> [Document text]:

=== Section Start ===

Digital expansion with the help of artificial intelligence

Regenerative agriculture relies on customized practices developed by research universities. Delivering these practices through extension agents is expensive, and the low ratio of agents to farmers leaves several landowners unserved.

Technological advances have improved the economics of disseminating such practices through digital channels. In addition, Large Language Models (LLMs) combined with Retrieval-Augmented Generation (RAG) models can make recommendations specific to farms based on localized data.

Additionally, AI-assisted language translations can cost-effectively provide delivery into local languages, making them more accessible in different regions.

Pest prediction to reduce pesticide use

The use of pesticides has been called a “global human rights issue” and regenerative agriculture programs are trying to gradually reduce their use.

Artificial intelligence solutions based on image recognition and hyperspectral imagery can provide both predictive and proactive pest detection, optimizing pesticide use.

=== Section End ===

> [What needs to be done]:
What does the text on AI in regenerative agriculture state on each point?
(a) What is the result of the low ratio of extension agents to farmers?
(b) What can AI-assisted language translations cost-effectively provide?
(c) On what are the AI solutions for pest detection based?
None of the lines are needed for this exercise.

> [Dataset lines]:
=== Section Start ===

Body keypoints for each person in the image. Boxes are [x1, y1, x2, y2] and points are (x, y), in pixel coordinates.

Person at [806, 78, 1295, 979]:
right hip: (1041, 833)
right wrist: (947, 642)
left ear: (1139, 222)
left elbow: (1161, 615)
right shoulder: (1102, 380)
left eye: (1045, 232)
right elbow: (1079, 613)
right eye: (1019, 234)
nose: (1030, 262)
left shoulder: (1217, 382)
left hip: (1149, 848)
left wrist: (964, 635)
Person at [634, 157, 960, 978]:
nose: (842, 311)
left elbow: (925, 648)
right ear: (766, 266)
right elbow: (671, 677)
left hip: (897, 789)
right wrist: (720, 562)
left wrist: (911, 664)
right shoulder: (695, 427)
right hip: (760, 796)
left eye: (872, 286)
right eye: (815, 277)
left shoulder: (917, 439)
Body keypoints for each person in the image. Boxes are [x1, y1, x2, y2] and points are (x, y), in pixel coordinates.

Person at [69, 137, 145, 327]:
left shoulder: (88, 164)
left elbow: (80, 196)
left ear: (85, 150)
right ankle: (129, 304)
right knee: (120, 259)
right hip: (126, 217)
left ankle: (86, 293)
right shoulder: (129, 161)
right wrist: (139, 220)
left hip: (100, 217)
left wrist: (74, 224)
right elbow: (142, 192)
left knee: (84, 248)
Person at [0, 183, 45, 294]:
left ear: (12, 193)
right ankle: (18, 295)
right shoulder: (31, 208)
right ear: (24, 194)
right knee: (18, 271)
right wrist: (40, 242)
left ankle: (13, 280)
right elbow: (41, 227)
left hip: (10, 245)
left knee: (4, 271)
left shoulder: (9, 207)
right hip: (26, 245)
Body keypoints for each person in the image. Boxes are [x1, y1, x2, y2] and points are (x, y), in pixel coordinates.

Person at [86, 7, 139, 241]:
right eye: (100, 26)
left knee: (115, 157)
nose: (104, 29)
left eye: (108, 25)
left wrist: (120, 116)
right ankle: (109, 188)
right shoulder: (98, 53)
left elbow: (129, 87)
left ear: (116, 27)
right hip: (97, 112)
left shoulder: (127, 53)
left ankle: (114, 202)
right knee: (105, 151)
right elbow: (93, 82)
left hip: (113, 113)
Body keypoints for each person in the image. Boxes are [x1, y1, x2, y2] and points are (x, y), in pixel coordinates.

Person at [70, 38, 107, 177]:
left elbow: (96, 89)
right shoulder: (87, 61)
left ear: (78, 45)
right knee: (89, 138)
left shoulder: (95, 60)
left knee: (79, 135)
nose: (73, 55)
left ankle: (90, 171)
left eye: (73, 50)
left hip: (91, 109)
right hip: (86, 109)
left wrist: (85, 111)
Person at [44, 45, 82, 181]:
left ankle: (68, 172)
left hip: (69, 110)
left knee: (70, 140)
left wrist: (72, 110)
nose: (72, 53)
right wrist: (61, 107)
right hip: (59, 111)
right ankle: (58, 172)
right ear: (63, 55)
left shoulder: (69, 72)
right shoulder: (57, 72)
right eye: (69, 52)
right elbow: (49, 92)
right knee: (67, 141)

=== Section End ===

> [Expected output]:
(a) It leaves several landowners unserved.
(b) Delivery into local languages.
(c) Image recognition and hyperspectral imagery.